Sabato 22 Gennaio 2022 di Marco Vannozzi
Monte Piselli, si pensa in grande: un area turistica aperta e fruibile tutto l anno

ASCOLI  - La grande opera è il primo traguardo: ripristinare la linea da San Giacomo alla Montagna dei Fiori con un impianto moderno di telecabina nel solco di quella avveniristica avviata sessant’anni fa. Ecco i primi 7 milioni (5 dal Cis e 2 dal Pnrr Sisma): se n’è parlato ieri durante l’assemblea dei soci del Cotuge. Presenti tutti protagonisti: gli enti consorziati, le Regioni Marche e Abruzzo.

 


«Iniziamo la progettazione di un’idea che abbiamo in mente da tempo. Stiamo valutando come dare seguito a questi fondi», spiega il presidente del cda del Consorzio turistico Monti Gemelli, Enzo Lori. Il finanziamento dovrà sostenere un progetto complessivo di 22 milioni che comprende il nuovo impianto risalita, passando per l’Intermedia che sosterrà la quota neve con il rinnovo dell’importante sciovia “campetto” e del rifugio Walter Pizi. L’idea è di una completa riqualificazione e valorizzazione del comprensorio per creare un centro di livello, capace di attrarre turisti sia d’inverno sia d’estate. Parola d’ordine, fin dal 2017, è destagionalizzare.

«È una buona base di partenza, siamo soddisfatti. Speriamo di ottenere a breve altre somme per migliorare servizi e infrastrutture» dichiarano Lori e il vice Daniele Zunica. Con la nuova realtà, il piazzale a San Giacomo sarà adibito a parcheggio e si bypasserà l’unica strada che arriva agli impianti: questa ospiterà un percorso ippico e ciclopedonale panoramico e un tragitto di emergenza. Per rientrare nei parametri richiesti dal finanziamento di 7 milioni sono intraprese alcune azioni di risparmio: si riduce la portata delle cabine (da 1.800 a 900 persone ora), si rinuncia al ricovero per il mancato utilizzo delle cabine, poiché si intende mettere a disposizione il servizio 365 giorni l’anno, ed anche all’innevamento artificiale. Non ci saranno erosioni del terreno o sbancamenti, sì invece ad un’operazione di bonifica del territorio. Tra le varie proposte in futuro si pensa anche alla realizzazione di stazioni bike, oppure strutture attrezzate per il commercio di prodotti tipici locali. 

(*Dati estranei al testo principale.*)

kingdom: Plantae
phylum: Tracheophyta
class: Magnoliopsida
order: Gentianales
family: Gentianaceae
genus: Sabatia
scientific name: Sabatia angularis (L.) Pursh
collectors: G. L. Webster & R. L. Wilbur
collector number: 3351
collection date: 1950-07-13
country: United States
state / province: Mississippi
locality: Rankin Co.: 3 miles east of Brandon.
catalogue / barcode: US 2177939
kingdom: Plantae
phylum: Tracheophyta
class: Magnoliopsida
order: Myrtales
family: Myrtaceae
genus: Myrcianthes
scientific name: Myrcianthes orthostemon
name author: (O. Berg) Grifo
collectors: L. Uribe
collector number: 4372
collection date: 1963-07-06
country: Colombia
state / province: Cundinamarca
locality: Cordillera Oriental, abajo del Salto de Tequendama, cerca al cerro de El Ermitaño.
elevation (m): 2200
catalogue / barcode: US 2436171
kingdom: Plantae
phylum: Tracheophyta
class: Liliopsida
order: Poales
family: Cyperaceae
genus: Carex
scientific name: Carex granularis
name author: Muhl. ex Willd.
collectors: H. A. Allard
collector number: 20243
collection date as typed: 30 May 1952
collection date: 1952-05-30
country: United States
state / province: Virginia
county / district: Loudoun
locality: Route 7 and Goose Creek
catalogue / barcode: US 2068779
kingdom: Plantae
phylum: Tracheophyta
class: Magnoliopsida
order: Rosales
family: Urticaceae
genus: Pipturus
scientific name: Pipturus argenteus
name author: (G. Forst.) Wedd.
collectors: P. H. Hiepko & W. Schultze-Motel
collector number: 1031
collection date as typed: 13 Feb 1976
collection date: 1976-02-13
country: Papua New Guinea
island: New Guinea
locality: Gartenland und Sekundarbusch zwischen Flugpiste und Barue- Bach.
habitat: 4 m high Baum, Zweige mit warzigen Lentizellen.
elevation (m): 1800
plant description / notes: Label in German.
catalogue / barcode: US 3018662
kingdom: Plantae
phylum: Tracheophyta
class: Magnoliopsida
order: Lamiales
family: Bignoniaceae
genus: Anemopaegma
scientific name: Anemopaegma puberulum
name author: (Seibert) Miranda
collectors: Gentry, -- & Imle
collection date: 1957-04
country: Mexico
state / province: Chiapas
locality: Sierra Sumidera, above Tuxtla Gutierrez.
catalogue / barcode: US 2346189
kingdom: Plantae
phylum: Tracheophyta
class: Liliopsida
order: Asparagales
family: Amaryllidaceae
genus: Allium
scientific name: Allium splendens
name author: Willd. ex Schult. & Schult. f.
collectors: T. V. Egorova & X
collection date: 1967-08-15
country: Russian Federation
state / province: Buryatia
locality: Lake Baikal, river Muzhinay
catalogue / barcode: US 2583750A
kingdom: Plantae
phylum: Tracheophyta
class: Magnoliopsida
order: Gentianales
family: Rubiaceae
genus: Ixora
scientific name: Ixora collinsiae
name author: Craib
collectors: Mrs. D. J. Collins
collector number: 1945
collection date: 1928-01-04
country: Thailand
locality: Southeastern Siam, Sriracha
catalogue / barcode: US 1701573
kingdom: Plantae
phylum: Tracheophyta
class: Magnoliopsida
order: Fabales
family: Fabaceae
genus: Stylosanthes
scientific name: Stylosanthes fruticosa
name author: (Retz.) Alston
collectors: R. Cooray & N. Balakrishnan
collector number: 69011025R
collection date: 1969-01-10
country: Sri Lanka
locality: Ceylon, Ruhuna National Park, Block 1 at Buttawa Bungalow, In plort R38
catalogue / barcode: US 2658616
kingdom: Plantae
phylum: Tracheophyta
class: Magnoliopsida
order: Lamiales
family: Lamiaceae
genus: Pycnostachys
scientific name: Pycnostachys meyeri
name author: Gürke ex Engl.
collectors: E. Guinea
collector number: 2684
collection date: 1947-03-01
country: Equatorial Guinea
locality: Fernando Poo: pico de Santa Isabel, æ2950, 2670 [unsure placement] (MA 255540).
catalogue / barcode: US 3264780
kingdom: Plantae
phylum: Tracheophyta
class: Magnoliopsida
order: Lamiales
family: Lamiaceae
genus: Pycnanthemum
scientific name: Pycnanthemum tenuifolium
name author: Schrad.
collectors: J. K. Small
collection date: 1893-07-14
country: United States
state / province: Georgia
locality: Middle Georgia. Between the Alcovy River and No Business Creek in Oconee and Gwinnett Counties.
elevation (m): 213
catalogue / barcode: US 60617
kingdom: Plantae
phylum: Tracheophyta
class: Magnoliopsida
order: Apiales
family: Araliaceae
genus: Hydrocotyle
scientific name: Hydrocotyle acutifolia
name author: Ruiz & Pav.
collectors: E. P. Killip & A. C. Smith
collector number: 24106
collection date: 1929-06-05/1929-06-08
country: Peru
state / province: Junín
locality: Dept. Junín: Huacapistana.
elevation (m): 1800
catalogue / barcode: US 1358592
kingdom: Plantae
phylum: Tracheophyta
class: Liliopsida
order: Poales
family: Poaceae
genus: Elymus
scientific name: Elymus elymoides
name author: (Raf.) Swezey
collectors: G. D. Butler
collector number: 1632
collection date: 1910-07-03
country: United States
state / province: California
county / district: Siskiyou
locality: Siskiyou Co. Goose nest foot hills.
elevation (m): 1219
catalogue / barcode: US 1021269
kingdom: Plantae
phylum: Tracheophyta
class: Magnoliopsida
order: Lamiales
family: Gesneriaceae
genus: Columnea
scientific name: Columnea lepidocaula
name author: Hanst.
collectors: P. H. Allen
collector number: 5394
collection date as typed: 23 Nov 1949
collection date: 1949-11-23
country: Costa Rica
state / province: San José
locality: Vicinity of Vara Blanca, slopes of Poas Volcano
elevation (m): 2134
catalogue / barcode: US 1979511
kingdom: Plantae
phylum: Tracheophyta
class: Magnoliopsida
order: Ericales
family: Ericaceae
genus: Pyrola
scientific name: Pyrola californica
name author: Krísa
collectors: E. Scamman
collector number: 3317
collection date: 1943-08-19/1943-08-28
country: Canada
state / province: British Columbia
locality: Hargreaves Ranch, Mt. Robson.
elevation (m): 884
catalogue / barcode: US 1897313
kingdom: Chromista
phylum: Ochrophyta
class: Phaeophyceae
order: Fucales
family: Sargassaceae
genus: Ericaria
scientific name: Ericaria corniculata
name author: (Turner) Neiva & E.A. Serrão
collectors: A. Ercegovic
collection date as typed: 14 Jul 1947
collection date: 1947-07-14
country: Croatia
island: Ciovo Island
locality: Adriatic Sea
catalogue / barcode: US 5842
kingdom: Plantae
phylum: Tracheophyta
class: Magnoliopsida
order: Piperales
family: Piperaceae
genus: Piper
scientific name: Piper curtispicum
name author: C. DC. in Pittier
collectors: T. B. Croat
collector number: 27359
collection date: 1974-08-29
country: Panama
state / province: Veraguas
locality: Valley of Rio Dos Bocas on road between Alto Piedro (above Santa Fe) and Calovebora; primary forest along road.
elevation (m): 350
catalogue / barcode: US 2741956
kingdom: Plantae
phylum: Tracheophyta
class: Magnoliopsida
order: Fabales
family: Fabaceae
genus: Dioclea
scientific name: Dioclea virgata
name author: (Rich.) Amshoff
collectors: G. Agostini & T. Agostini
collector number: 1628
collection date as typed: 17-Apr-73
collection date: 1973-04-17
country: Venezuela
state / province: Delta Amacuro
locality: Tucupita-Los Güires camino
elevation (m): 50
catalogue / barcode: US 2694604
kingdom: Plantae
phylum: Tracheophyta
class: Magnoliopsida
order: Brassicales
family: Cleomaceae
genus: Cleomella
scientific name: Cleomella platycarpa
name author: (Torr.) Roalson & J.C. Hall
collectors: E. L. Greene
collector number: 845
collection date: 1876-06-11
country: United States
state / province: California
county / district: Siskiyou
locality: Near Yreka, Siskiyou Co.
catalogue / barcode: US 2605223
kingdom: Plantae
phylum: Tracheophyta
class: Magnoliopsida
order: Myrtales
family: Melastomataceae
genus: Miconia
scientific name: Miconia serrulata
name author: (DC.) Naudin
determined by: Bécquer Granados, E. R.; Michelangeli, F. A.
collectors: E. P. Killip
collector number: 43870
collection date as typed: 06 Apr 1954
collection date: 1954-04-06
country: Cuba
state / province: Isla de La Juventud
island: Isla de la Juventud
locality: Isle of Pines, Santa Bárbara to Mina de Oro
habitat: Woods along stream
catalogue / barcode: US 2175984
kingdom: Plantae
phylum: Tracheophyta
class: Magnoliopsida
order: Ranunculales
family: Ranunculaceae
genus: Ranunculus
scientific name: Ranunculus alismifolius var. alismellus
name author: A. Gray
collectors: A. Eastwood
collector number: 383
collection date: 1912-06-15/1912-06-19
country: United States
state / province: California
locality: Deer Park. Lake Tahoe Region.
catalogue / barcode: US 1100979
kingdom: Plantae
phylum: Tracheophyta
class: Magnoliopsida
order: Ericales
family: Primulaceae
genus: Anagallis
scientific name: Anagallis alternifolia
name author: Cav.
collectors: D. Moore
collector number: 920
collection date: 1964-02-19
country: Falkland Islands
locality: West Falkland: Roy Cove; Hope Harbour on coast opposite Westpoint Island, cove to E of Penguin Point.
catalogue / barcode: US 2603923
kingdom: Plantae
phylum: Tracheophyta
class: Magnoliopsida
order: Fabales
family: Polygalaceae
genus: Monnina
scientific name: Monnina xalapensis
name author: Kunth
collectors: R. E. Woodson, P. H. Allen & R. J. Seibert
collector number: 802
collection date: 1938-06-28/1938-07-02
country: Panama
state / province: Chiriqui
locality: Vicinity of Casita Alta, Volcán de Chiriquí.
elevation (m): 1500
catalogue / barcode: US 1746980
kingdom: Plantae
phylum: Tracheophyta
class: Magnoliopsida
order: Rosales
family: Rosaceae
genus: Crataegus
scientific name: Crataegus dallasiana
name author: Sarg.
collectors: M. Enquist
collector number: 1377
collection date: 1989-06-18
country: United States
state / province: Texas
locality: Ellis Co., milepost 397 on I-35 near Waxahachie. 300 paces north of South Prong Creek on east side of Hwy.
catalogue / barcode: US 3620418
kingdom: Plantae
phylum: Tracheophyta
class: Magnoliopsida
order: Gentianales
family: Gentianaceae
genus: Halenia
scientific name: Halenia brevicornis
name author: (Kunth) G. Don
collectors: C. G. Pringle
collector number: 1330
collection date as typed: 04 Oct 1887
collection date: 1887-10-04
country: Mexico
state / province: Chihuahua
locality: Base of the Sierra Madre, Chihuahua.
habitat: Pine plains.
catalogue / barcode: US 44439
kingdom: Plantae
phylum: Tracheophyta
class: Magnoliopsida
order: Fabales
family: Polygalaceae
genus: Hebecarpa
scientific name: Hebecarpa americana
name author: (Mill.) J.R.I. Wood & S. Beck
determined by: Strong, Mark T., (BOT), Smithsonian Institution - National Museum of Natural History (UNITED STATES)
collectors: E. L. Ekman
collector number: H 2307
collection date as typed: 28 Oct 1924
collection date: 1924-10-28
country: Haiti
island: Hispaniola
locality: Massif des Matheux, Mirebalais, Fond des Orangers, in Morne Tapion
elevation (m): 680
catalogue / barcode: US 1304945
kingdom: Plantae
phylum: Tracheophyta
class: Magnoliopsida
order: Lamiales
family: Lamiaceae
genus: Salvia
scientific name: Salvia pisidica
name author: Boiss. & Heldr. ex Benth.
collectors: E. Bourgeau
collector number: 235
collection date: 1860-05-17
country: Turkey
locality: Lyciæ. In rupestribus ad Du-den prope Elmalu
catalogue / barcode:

Il Cotuge tesse le fila e mostra i muscoli: nuovo consigliere delegato di Valle Castellana è Filippo Lucci, manager pubblico in ruoli in Agcom, membro cda dell’Università di Teramo, amministratore unico del Consorzio Punto Europa (Cope), già presidente del Co.Re.Com. Abruzzo. «Metterò tutto il mio impegno. Sono convinto che questi luoghi debbano essere valorizzati», afferma Lucci. E anche dal presidente della Provincia, Sergio Loggi, arriva il forte sostegno dell’ente. «La Provincia potrà essere uno dei promotori di rilancio. Sono l’ultimo arrivato, sono qui per ascoltarvi. Diamo un segnale di condivisione: elaboriamo un documento congiunto e unitario, firmato da tutti gli enti del consorzio. Lo faremo poi pesare per attingere ulteriori finanziamenti» sprona Loggi. E da Palazzo San Filippo arriva una proposta: «Perché non coinvolgere anche San Benedetto con un partenariato? Guardiamo oltre la stagione invernale per rendere fruibile la montagna tutto l’anno».